▸ Exercise requirements:
Using the records below, transcribe word for word the stretch from the line that contains "87: (158, 285)" through the line that contains "113: (516, 749)", both end lines included, and nothing else.

▸ Excerpted records:
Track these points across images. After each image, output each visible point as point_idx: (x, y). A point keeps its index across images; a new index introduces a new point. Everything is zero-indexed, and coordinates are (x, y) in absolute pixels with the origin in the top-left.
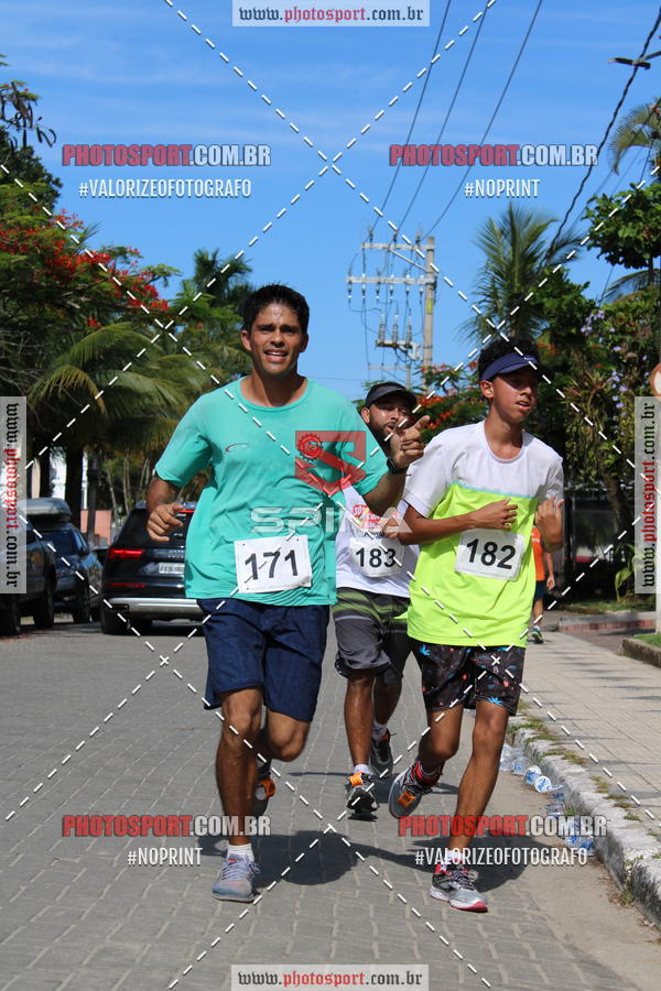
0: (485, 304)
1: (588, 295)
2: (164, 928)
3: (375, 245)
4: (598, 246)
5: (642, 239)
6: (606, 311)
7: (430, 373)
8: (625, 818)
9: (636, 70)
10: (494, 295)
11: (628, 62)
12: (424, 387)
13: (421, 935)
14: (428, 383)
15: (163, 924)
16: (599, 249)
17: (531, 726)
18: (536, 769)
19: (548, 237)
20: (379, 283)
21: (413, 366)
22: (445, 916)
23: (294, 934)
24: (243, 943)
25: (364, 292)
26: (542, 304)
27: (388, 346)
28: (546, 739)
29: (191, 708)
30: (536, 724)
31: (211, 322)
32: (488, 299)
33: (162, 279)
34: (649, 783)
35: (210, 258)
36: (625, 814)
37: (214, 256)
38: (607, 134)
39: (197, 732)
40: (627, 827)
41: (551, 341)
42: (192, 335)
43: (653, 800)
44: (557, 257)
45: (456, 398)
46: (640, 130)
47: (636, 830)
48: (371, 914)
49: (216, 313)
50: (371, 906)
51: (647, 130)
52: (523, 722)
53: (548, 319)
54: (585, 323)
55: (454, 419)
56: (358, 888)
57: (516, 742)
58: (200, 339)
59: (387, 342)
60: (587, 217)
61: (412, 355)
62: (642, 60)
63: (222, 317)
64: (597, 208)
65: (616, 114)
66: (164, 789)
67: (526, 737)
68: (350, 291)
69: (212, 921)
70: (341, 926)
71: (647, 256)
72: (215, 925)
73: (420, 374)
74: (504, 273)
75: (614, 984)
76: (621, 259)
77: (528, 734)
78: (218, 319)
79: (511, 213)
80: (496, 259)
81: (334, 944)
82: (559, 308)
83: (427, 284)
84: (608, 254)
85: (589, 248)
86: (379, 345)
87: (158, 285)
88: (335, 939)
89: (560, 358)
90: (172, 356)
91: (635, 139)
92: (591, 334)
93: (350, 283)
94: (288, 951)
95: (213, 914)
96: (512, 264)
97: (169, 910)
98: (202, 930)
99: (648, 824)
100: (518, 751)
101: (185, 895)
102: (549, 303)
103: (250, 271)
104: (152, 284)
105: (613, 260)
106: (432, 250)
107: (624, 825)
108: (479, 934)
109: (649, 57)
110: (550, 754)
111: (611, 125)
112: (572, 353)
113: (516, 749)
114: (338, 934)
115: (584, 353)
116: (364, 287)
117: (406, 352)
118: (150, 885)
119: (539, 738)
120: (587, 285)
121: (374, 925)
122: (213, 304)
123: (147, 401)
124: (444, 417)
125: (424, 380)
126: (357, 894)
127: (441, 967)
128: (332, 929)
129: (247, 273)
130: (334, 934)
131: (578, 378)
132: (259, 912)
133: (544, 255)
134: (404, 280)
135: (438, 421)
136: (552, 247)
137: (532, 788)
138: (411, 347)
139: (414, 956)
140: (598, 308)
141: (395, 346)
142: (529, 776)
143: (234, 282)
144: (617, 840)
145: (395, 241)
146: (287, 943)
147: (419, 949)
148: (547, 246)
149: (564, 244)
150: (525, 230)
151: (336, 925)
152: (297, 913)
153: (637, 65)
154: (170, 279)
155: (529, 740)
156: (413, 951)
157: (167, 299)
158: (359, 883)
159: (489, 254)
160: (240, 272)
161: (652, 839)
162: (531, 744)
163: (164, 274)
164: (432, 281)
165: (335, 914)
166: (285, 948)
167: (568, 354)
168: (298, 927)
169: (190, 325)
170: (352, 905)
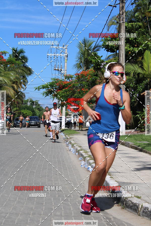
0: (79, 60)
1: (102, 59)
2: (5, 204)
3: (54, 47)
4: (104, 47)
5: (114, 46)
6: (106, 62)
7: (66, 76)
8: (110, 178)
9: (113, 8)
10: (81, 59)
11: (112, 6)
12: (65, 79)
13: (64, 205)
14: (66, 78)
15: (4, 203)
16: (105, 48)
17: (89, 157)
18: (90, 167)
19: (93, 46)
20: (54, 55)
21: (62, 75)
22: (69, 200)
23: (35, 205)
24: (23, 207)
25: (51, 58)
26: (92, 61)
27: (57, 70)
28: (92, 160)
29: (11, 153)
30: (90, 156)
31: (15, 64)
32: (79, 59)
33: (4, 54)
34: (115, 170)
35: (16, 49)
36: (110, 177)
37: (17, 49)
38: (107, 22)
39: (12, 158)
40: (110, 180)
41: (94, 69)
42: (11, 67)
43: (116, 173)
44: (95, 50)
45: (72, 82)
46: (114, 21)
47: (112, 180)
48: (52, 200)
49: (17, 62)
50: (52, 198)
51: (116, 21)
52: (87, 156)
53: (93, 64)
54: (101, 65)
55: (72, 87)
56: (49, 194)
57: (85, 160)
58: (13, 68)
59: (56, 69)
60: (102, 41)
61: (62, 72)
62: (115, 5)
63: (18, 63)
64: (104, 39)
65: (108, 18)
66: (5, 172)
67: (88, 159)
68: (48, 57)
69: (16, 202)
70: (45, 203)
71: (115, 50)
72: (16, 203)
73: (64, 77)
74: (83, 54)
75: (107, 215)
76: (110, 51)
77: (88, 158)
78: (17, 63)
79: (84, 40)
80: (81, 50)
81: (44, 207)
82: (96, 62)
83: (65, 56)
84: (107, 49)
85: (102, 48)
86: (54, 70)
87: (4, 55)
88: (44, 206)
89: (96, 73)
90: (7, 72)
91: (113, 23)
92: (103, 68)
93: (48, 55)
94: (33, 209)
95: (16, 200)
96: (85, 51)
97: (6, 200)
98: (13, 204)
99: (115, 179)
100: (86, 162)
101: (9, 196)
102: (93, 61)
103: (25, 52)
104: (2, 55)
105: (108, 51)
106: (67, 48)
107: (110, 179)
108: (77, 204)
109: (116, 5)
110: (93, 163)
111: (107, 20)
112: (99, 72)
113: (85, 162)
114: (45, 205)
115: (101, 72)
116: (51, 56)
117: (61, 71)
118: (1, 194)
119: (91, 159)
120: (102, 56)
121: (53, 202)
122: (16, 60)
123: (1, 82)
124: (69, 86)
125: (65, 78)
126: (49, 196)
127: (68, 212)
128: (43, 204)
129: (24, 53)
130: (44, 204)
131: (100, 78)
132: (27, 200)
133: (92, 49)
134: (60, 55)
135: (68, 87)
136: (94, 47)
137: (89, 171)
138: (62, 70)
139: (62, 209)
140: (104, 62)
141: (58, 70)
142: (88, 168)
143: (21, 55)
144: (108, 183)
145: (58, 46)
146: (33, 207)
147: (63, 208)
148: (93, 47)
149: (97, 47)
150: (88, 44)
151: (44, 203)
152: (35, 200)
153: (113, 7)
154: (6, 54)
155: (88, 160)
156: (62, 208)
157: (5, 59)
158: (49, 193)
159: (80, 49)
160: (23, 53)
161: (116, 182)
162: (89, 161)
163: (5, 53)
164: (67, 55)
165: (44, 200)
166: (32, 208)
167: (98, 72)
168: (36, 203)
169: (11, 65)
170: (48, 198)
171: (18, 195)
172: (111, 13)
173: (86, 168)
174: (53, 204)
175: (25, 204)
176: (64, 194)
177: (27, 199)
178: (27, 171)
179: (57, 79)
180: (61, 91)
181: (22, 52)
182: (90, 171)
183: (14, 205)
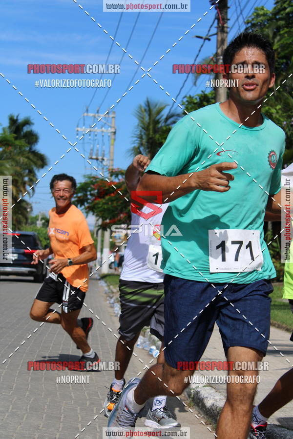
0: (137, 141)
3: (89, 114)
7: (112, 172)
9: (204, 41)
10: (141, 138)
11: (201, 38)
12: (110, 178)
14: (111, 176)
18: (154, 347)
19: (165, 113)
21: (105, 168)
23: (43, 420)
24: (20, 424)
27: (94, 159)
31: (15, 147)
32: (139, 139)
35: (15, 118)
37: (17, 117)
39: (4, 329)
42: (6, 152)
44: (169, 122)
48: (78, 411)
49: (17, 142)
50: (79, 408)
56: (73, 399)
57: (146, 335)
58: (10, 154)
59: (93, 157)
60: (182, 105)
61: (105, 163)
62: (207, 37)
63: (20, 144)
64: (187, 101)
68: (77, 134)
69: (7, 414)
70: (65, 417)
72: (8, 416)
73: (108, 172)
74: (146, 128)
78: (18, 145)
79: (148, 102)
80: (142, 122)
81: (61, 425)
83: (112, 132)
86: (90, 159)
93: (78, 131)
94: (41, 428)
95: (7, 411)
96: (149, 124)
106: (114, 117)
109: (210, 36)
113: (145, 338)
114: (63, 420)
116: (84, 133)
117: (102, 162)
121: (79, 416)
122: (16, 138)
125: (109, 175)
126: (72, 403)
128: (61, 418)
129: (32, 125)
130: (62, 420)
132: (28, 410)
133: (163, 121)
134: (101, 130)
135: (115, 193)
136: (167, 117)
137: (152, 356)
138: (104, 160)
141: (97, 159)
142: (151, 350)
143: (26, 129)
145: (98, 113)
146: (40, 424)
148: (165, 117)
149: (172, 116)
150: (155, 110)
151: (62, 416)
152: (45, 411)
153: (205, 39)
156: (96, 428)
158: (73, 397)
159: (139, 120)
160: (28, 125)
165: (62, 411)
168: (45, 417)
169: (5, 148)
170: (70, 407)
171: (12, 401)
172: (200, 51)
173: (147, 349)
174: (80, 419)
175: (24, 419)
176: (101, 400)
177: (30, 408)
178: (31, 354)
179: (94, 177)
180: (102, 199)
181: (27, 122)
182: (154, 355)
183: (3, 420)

▸ Answer to this exercise:
87: (158, 285)
88: (335, 939)
89: (560, 358)
90: (172, 356)
91: (635, 139)
92: (591, 334)
93: (350, 283)
94: (288, 951)
95: (213, 914)
96: (512, 264)
97: (169, 910)
98: (202, 930)
99: (648, 824)
100: (518, 751)
101: (185, 895)
102: (549, 303)
103: (250, 271)
104: (152, 284)
105: (613, 260)
106: (432, 250)
107: (624, 825)
108: (479, 934)
109: (649, 57)
110: (550, 754)
111: (611, 125)
112: (572, 353)
113: (516, 749)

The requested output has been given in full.